The task calls for the lines below from the line with "left front paw: (716, 678)" to the line with "left back paw: (431, 592)", both ends included, copied exactly, without any pictures.

··· Available records ···

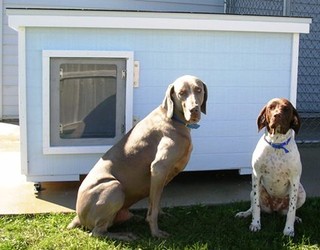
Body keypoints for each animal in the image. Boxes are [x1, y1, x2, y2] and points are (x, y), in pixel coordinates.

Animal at [67, 74, 208, 240]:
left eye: (198, 90)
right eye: (181, 93)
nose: (194, 110)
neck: (173, 119)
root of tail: (78, 216)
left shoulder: (161, 177)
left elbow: (155, 201)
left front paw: (161, 215)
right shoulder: (159, 168)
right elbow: (153, 210)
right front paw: (156, 232)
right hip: (114, 188)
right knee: (98, 232)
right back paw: (125, 235)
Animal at [236, 97, 306, 236]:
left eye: (286, 108)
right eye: (271, 107)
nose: (277, 115)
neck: (277, 143)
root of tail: (275, 208)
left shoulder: (295, 180)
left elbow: (292, 209)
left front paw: (289, 230)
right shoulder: (256, 176)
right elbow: (256, 206)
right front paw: (255, 224)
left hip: (302, 193)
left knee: (288, 211)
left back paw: (296, 218)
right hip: (254, 191)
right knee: (253, 207)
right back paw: (244, 214)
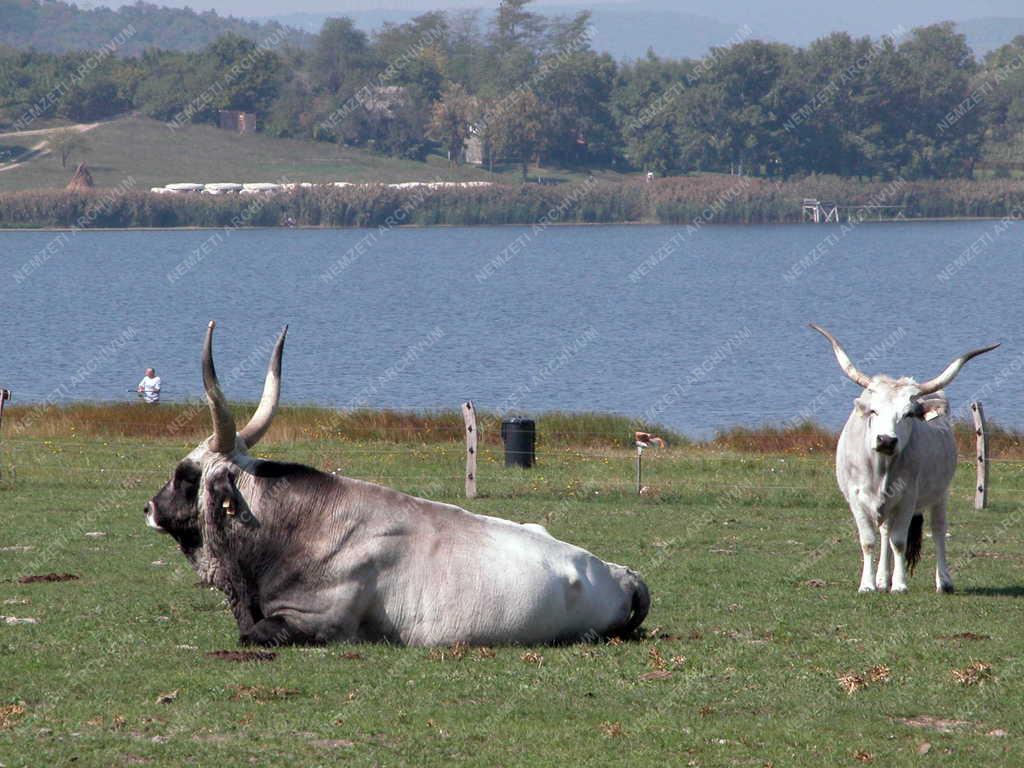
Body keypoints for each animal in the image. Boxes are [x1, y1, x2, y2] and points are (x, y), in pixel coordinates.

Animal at [144, 321, 647, 647]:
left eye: (185, 474)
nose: (149, 507)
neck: (289, 532)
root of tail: (622, 573)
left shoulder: (317, 623)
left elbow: (251, 635)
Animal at [811, 325, 995, 593]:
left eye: (908, 414)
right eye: (873, 410)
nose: (886, 440)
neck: (880, 469)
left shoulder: (908, 497)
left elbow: (899, 541)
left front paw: (899, 585)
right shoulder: (855, 498)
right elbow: (868, 540)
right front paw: (868, 585)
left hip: (940, 493)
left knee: (938, 530)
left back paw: (944, 581)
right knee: (885, 530)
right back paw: (881, 578)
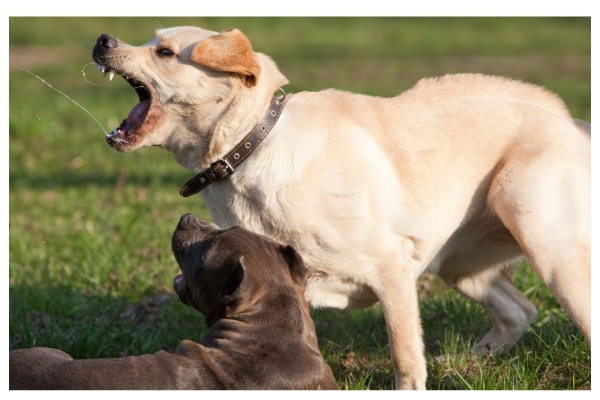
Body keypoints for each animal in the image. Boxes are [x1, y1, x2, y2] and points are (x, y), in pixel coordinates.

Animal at [91, 26, 592, 390]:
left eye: (165, 52)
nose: (103, 41)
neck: (250, 147)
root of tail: (573, 120)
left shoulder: (392, 270)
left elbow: (405, 358)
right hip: (459, 265)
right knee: (518, 310)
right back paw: (465, 366)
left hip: (545, 244)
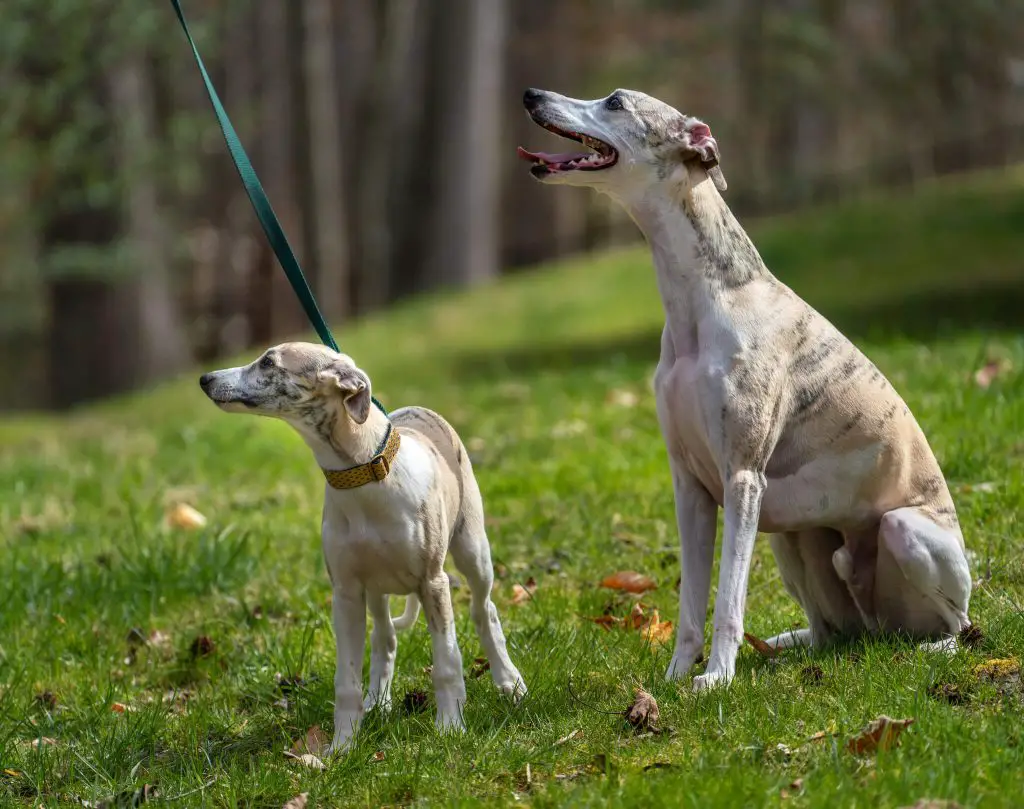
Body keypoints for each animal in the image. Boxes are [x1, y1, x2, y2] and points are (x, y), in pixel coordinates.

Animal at [197, 342, 528, 753]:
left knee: (485, 611)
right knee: (384, 637)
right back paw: (379, 702)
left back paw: (509, 682)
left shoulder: (433, 582)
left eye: (268, 362)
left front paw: (450, 727)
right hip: (377, 588)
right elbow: (346, 680)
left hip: (472, 551)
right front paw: (342, 746)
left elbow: (447, 662)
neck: (363, 475)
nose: (205, 379)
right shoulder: (346, 593)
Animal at [516, 90, 970, 696]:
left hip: (901, 531)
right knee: (830, 632)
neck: (709, 298)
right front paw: (677, 675)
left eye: (614, 102)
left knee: (958, 624)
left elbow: (728, 599)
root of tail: (885, 631)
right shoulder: (689, 483)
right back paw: (787, 647)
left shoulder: (742, 479)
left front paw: (716, 678)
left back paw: (935, 647)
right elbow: (690, 602)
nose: (532, 96)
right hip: (792, 541)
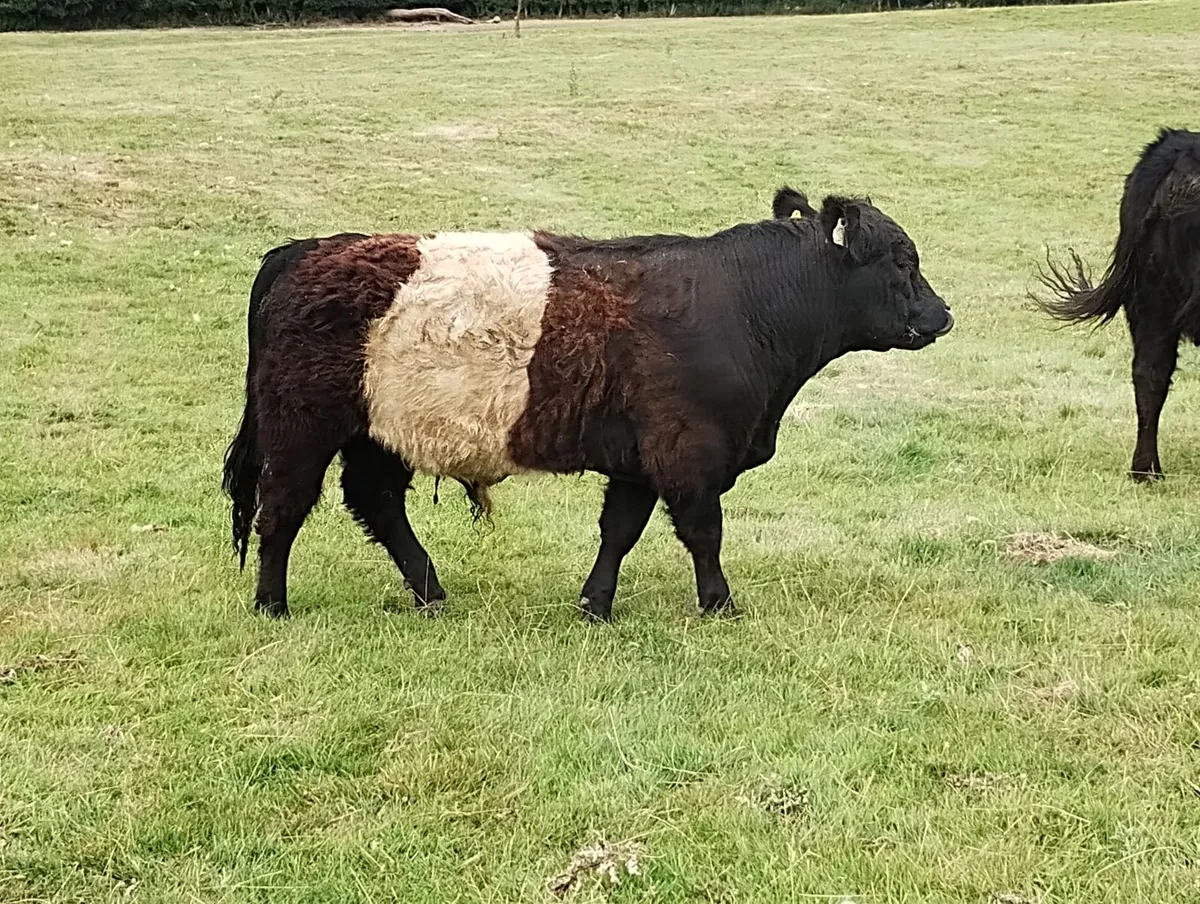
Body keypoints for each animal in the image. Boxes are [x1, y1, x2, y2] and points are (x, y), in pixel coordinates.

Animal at [222, 189, 953, 621]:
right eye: (902, 260)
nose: (943, 315)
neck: (747, 306)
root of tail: (303, 250)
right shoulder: (689, 452)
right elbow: (704, 531)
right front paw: (719, 605)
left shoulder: (638, 461)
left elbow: (619, 531)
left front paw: (595, 604)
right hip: (301, 429)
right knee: (282, 510)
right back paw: (272, 604)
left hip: (380, 432)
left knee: (375, 504)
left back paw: (431, 592)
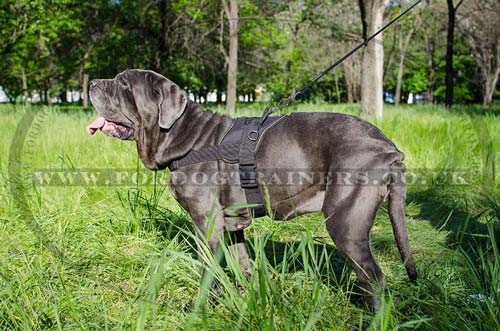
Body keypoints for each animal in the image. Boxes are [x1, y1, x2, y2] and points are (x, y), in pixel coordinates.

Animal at [88, 68, 416, 310]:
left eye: (123, 84)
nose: (91, 82)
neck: (185, 136)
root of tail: (389, 148)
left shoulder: (206, 222)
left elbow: (208, 269)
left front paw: (200, 307)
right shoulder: (233, 223)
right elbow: (241, 263)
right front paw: (244, 298)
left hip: (346, 222)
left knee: (375, 280)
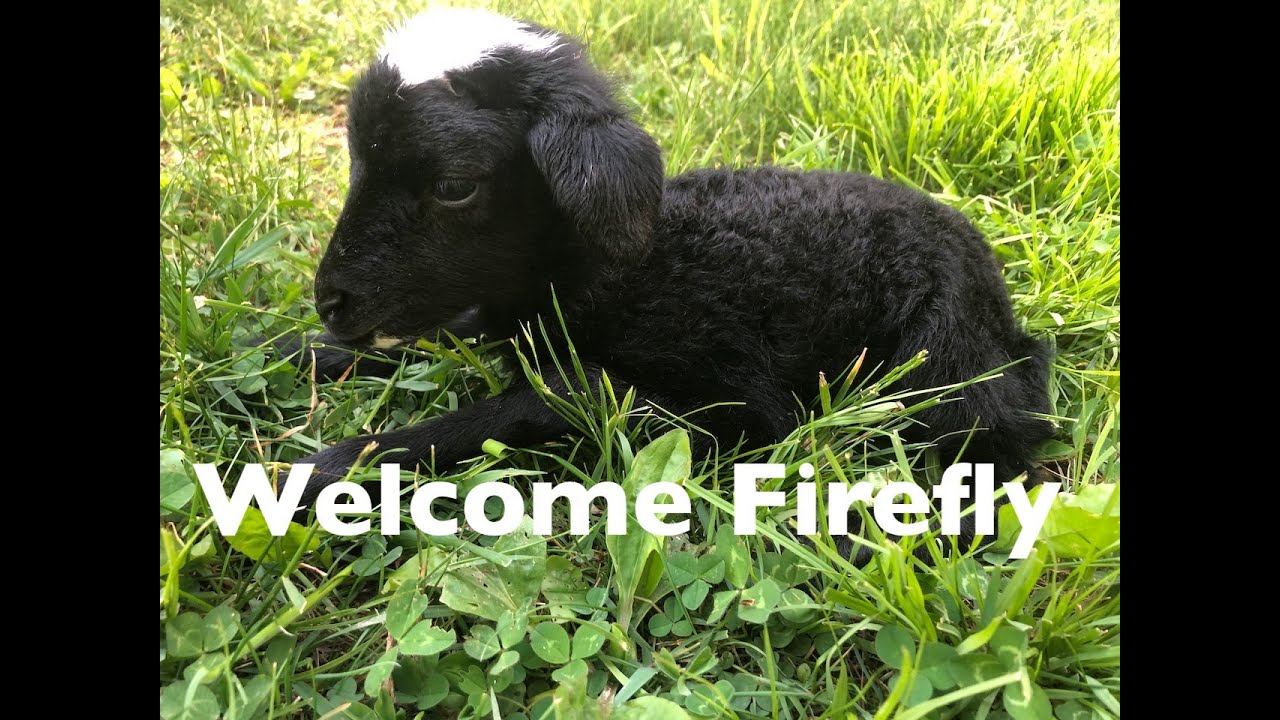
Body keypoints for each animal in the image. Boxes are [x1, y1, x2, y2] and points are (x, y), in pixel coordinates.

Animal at [281, 7, 1053, 558]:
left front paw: (318, 472)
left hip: (943, 364)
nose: (332, 302)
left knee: (985, 451)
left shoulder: (697, 404)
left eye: (454, 186)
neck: (619, 272)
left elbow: (517, 410)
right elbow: (449, 332)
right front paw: (308, 351)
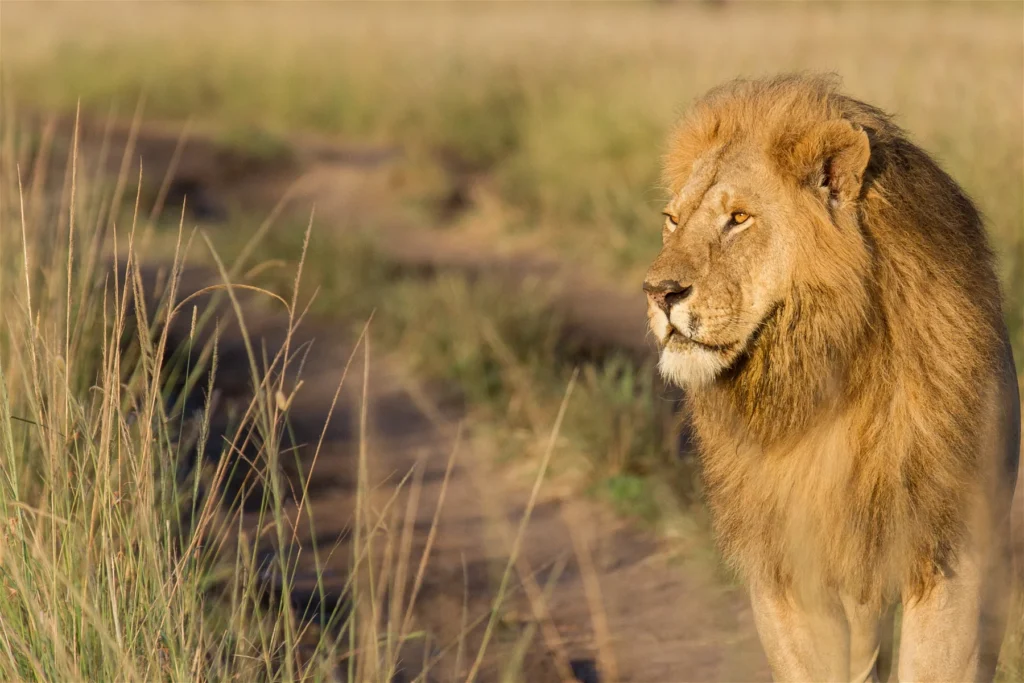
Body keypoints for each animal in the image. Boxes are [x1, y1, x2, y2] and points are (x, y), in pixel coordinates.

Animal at [643, 72, 1019, 679]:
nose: (658, 293)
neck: (825, 374)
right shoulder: (786, 567)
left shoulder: (952, 554)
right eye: (672, 221)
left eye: (739, 218)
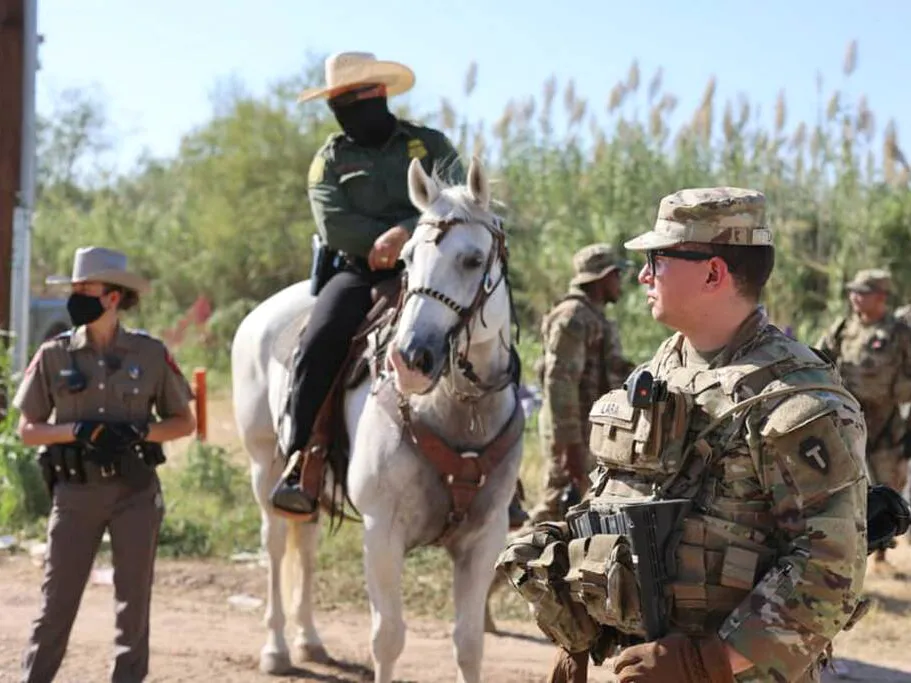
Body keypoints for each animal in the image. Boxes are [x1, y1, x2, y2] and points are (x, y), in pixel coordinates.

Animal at [232, 156, 524, 683]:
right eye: (406, 259)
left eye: (473, 260)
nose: (410, 359)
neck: (457, 412)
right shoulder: (382, 533)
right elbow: (387, 638)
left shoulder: (484, 538)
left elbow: (469, 643)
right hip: (264, 464)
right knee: (276, 546)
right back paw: (277, 648)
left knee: (305, 543)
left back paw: (310, 641)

···

■ **Exercise response**
left front paw: (716, 678)
left back paw: (935, 647)
right elbow: (690, 602)
nose: (532, 96)
right hip: (792, 541)
Body keypoints for each animal in the image. Boxes are [x1, y1, x2, y2] and points are (x, y), in pixel coordinates.

Animal at [222, 189, 953, 621]:
right eye: (902, 260)
nose: (943, 315)
neck: (747, 306)
root of tail: (303, 250)
right shoulder: (689, 452)
right elbow: (704, 531)
right front paw: (719, 605)
left shoulder: (638, 461)
left elbow: (619, 531)
left front paw: (595, 604)
right hip: (301, 429)
right knee: (282, 510)
right back paw: (272, 604)
left hip: (380, 432)
left knee: (375, 504)
left back paw: (431, 592)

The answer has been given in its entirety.